All over the world, at any given time, you can bet that someone, somewhere, is hacking their avowed enemies to pieces with a two handed axe. It’s not as horrific as this may sound however, as they are parked in front of a computer, and their enemies are imaginary.
In fact, more often than not, their enemies aren’t even human, they are NPC (non-player characters) designed with the sole purpose dying by your hand, and helping you gain levels as they do. This hacking of enemies to bits is often accompanied by atmospheric Celtic music, and continues over a myriad of landscapes, including villages, fortresses, and mountain ranges.
Fanatics typically play for six to eight hours at a time, sometimes almost every day, and often joke about wishing they could hook themselves up to an intravenous feed so they wouldn’t have to stop playing for the inconvenience of eating. It’s a scary thought to those that have never experienced an MMO ‘addiction’ – but to those of us that have – it’s heaven on earth.
These endless role playing fantasy worlds envelop players, drawing them in with a series of battles to be fought, and a plethora of treasures to be collected.

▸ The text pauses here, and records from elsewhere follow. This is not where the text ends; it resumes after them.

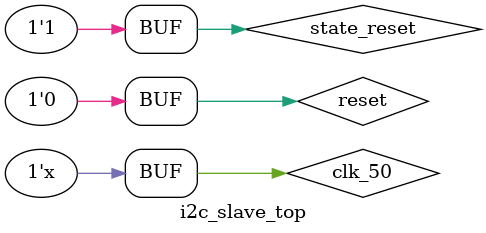
<source format=v>
module i2c_slave_top();

wire sda;
wire scl;
reg clk_50;
reg reset;
reg state_reset;

i2c_slave i2c_slave(sda,scl,clk_50,reset,state_reset);	

initial
begin
	clk_50=0;
	reset=0;
	
	#5 reset =1;
	#2 reset = 0;

	#35 state_reset = 1;
	#3 state_reset =0;
	#1 state_reset =1;
	
end
always 
	#5 clk_50=~clk_50;
initial
	$monitor($time, " STATE[%d] SDA[%d]  SCL[%d]",i2c_slave.state,sda,scl);

endmodule 



</source>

The game’s compelling charms can often lead to the kind of obsession that causes problems in other areas of life, such as the college kids who cut class and forget to study.
Such compulsive, all-consuming game playing can lead to a lot of changes that aren’t positive. For example, they can lead to changes in sleep and wake cycles that can negatively affect concentration, memory and physical health. It can also lead to the neglect of meaningful personal relationships, as the gaming world becomes more satisfying than the real world.
Statistics from the American Psychiatric Association indicate that 90 percent of American children play video games. Of these, fifteen percent have an addiction. Out of adult players, 10 to 12 percent play more than 6 hours a day.
Video gaming isn’t technically an addiction. Online video games like Runes of Magic can be habit forming, however, and this can have an effect on the brain, gamers experience an adrenaline rush and a feeling of satisfaction from playing. The games basically press the buttons of our instinctual reward systems, and gamers repeat their actions in order to get those rewards. It’s similar to compulsive gambling – but not technically an addiction.
Although online gaming is thought of by most people as a social activity, many gamers naturally enjoy the social aspect that comes included in an MMO. Online games involve a real community of real people playing, and earning rewards and respect from other players is a big part of the fun. Games like Atlantica Online pay homage to this, with a large and robust community of welcoming members.
Sometimes college students become so obsessed with the games that their professors, upon seeing the condition they’re in when they show up for class, may think they are using drugs. Many professors believe that compulsive online gaming is one of the causes of kids failing in their subjects that seem to fly ‘under the radar.’
As with most things in life, gaming provides benefits when done in moderation. They are often difficult and require an intricate thought processes. But remember, there is a fine line between a hobby and an obsession. If gaming crosses the line into an obsession, then maybe it’s time to stop, even if it means getting help.